# Zombie Make Up ~ HELP?



## Booterbunz (Sep 24, 2004)

Ok, I have been messing around with the make up and liquid latex but I cannot for the life of me get the look that I'm even somewhat happy with. I don't want the white face, black eyes look but I also don't want anything cutesy or over the top with my entire face covered in the latex. I have the white out lenses that I will be wearing also for my costume contest tomorrow...any suggestions? If possible pictures and/or video. I've searched on youtube but did really find anything that I liked all that much or could accomplish lol. Somebody..anybody..help!!! Thanks!


----------



## thetazzbot (Oct 28, 2009)

well looking at your fav horror films, the latest being zombieland, they didnt spend much on makeup.

the michael jackson thriller video has some really good zombies. Rick Baker did the makeup for that video, you cannot get any better than RB.

I personally like the dying flesh effects.
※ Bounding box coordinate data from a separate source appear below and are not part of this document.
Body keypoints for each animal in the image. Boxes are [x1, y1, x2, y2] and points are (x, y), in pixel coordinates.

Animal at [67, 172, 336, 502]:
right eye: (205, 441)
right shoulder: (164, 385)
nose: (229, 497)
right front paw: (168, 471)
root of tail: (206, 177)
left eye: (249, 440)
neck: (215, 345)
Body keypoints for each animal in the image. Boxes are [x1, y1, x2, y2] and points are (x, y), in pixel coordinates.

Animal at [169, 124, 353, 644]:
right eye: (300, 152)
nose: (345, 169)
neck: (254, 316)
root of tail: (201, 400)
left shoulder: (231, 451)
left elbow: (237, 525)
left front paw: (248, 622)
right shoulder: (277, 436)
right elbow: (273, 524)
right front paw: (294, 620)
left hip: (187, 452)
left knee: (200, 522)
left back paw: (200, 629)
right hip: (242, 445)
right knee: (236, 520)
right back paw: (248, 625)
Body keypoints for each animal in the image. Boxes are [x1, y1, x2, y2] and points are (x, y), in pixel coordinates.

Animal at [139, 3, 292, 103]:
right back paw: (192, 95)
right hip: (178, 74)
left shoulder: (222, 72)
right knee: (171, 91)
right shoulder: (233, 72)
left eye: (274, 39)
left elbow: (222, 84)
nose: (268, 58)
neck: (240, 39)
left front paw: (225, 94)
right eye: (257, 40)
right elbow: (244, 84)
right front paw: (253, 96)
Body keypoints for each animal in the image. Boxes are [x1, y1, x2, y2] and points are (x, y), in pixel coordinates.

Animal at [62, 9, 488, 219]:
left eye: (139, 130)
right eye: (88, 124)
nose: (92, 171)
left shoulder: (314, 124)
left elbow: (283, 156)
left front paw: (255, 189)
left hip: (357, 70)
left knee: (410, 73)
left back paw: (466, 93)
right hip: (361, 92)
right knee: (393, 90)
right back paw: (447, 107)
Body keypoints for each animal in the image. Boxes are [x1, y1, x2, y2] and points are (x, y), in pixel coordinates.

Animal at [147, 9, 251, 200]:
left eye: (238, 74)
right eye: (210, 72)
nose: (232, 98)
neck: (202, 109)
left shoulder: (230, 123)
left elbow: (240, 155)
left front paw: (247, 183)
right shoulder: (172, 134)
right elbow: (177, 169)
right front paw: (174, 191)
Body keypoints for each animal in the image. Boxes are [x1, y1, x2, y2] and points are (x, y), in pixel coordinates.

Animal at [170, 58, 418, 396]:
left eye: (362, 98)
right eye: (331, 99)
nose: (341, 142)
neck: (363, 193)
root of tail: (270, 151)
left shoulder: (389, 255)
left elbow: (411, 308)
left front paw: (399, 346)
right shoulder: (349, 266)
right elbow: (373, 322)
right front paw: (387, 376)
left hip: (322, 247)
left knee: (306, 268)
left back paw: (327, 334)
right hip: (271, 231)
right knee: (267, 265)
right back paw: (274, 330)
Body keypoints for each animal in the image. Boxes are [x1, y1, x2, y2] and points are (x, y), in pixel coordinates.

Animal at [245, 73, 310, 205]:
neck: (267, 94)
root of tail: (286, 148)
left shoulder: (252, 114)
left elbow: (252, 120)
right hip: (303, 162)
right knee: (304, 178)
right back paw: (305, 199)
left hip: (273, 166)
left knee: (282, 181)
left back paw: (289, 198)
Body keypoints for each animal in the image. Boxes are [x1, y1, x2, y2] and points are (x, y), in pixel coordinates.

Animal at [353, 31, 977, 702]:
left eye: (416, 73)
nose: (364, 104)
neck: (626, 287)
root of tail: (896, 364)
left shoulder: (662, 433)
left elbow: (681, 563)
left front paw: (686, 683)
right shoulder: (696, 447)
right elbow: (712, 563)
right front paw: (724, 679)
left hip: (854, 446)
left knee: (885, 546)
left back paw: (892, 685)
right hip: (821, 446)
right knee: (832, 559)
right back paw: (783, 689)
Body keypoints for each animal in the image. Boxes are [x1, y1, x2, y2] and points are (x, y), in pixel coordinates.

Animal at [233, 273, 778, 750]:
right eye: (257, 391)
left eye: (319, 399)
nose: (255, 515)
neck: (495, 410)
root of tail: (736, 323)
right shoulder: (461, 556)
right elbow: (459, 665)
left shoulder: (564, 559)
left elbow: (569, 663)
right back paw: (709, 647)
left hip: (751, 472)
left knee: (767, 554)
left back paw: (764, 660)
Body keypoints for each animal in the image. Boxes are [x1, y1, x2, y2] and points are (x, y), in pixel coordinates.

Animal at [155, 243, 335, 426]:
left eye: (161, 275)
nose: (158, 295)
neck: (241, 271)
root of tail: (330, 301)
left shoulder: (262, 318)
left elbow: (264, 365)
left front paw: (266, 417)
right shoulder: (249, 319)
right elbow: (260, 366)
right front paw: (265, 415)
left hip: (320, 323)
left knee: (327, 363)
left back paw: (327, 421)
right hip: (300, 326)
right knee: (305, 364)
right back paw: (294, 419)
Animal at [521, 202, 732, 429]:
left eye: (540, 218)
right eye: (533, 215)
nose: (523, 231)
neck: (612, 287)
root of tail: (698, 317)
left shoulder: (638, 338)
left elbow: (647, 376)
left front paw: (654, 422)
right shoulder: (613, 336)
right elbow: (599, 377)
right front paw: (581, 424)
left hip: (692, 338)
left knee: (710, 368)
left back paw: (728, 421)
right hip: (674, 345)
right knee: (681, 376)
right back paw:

Coat both sides of a toilet tissue (just one layer of the paper), apply to face. tear before it dries, let it dry hanging. 

probably too late for your contest.


----------



## Booterbunz (Sep 24, 2004)

Nope, not too late for my contest...thank you tazz. I'm going to google Rick Baker. I think that I'm having the biggest problem with the coloring and whether to add color before or after the latex as I've seen it done each way.


----------



## Drayvan (Sep 22, 2009)

I know you dont want to go real far out there with the latex but this is my favorite zombie how to. Maybe you can try a portion of this. Hope it helps. 
YouTube - Zombie makeup / Creepy Face


----------



## Booterbunz (Sep 24, 2004)

I like the featherly challenged parrot in the background! LOL That's a good video, I like how she pulled the latex down over her eye and how she didn't make herself white with black eyes. I am definetely heading more towards that look! Thank you!!!


----------



## thetazzbot (Oct 28, 2009)

stupid question time. but does regular makeup eyeliner sticks work on latex or should it be special fx stuff?


----------



## Drayvan (Sep 22, 2009)

I prefer regular makeup as its more hypoallergenic. I try to use it more than the cream stuff you can buy. I will work on the latex. I would apply your base coat and then set it with powder before you use the eyeliner.


----------



## Booterbunz (Sep 24, 2004)

Here's what I looked like today. I won the best zombie contest, that's what I was aiming for!!  YES!!!


----------



## BlackwaterFX (Oct 9, 2009)

here is the makup i did on my wife for a costume contest


----------



## Booterbunz (Sep 24, 2004)

That's pretty cool!! Lots of work!


----------



## BlackwaterFX (Oct 9, 2009)

yeah about 3 hours lol


----------



## thetazzbot (Oct 28, 2009)

Booterbunz said:


> Here's what I looked like today. I won the best zombie contest, that's what I was aiming for!!  YES!!!


congrats! cool scar!


----------